The Garage, 2311 Campus Dr. The Garage provides a space and resources for students to build startups.

Arianna Carpati, Reporter

Communication junior Elam Blackwell grew up playing board games with his family. He continued his love of board games as an underclassman, playing with his friends in the Willard Residential College lounge.

He and his friends have since founded Mark IV Games, a Northwestern student start-up that creates its own board games. The company has been working through The Garage since Winter 2020 and is planning to launch its first game, Factions of Sol, in the coming months. As they develop their own game, Blackwell said their collection is also growing.

“Between me and all of my other roommates here, we have about 100 games on our shelf right now,” Blackwell said.

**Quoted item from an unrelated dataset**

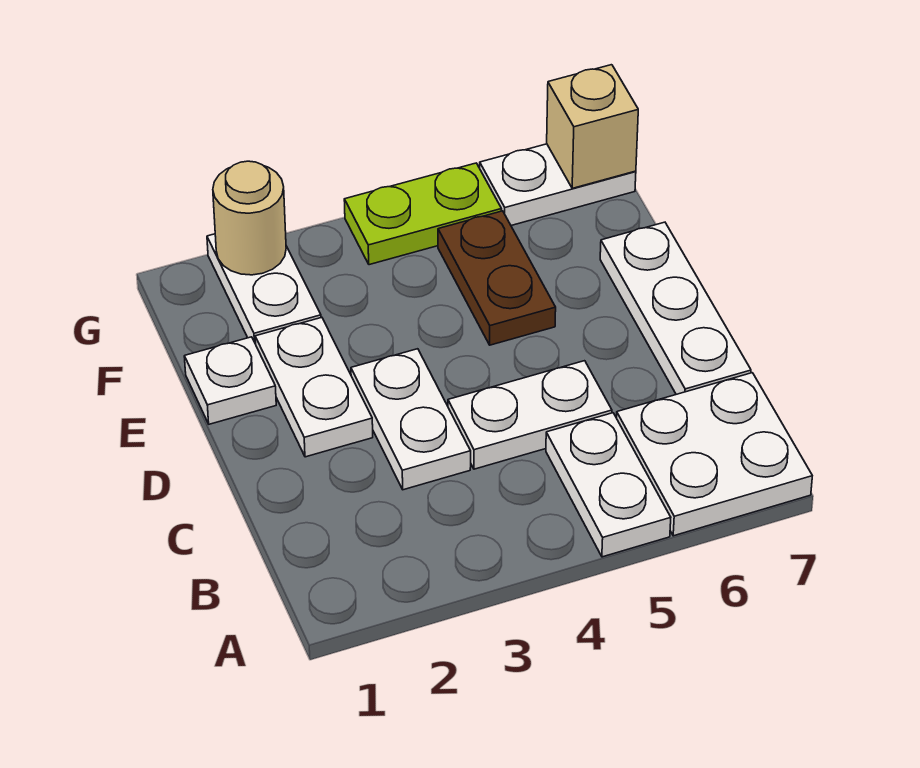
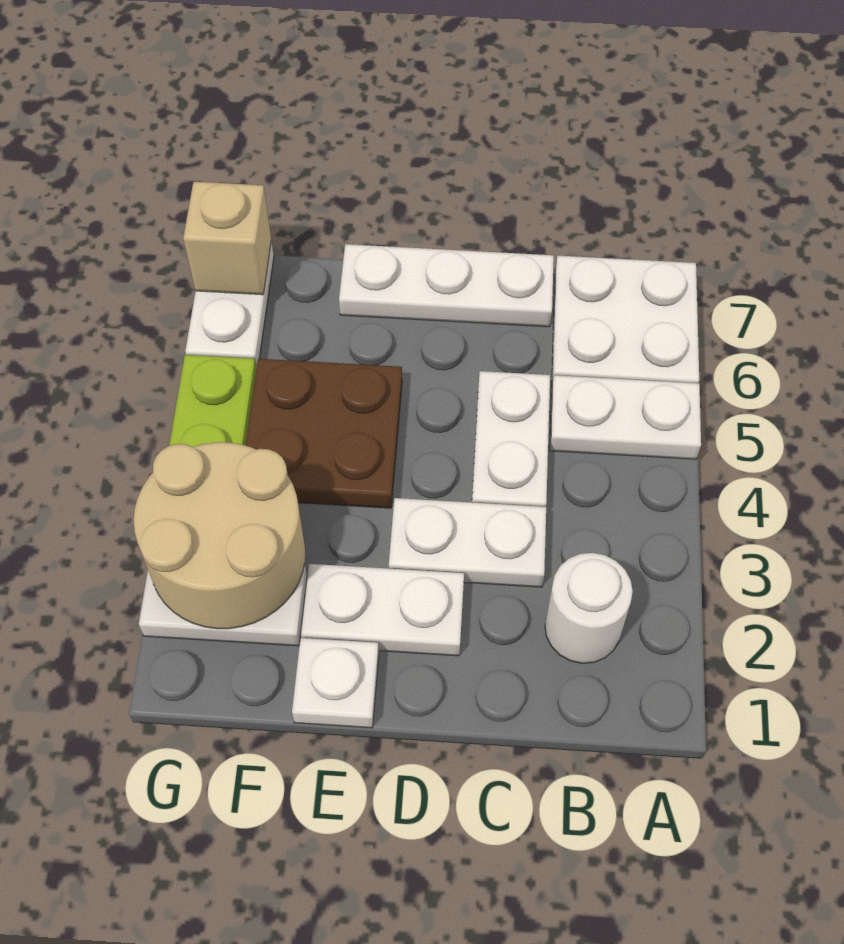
none -> white 1x1 round brick [545,553,633,663]
brown 1x2 plate [438,211,556,345] -> brown 2x2 plate [246,359,402,508]
tan 1x1 round brick [213,161,286,275] -> tan 2x2 round brick [134,442,305,629]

Mark IV Games is named after a character in Dungeons and Dragons, a game the group frequently plays. Blackwell, the CEO and community outreach director of the company, said he feels the name encompasses the way they are often going back to the drawing board and creating original ideas.

The team has been working on Factions of Sol for about a year. In the game, players race to gain the most power and influence as aliens descend upon the solar system. The board mimics the solar system, and as players move between planets they leave behind “energy,” making it more difficult for them and their opponents to progress; after each round, the board resets. Once the team has finished designing and revising the game, they plan on creating prototypes, which they decided to produce themselves.

Within the next few months, it will be placed on Kickstarter, where they hope to raise approximately $30,000 to fund the initial manufacturing run of the game.

Adam Downing, Weinberg senior and CFO of Mark IV Games, handles the paperwork and finances of the company. He will oversee the implementation of the Kickstarter as well.

“We all wear many hats on the Mark IV team,” Downing said. “We’re game developers at the same time that we’re making financial decisions at the same time that we’re doing massive manufacturing and distribution contracts.”

Downing said there used to be a notion that board games are nerdy or antisocial, but that’s changing. He said during quarantine, people have found that board games can bring families and friends together.

Mark IV is unique compared to other game companies because they design games in teams, whereas many companies only have one designer, Downing said.

Communication junior Samara Malik said that she never saw herself as a business person before she got involved with the company. As the artistic director and social media manager at Mark IV Games, Malik has helped create designs for Factions of Sol.

“I never thought that was something I was capable of doing,” she said. “Now, to be having a front row seat to watching people discover us and fall in love with what we’re doing as much as we love it, has been a beautiful experience.”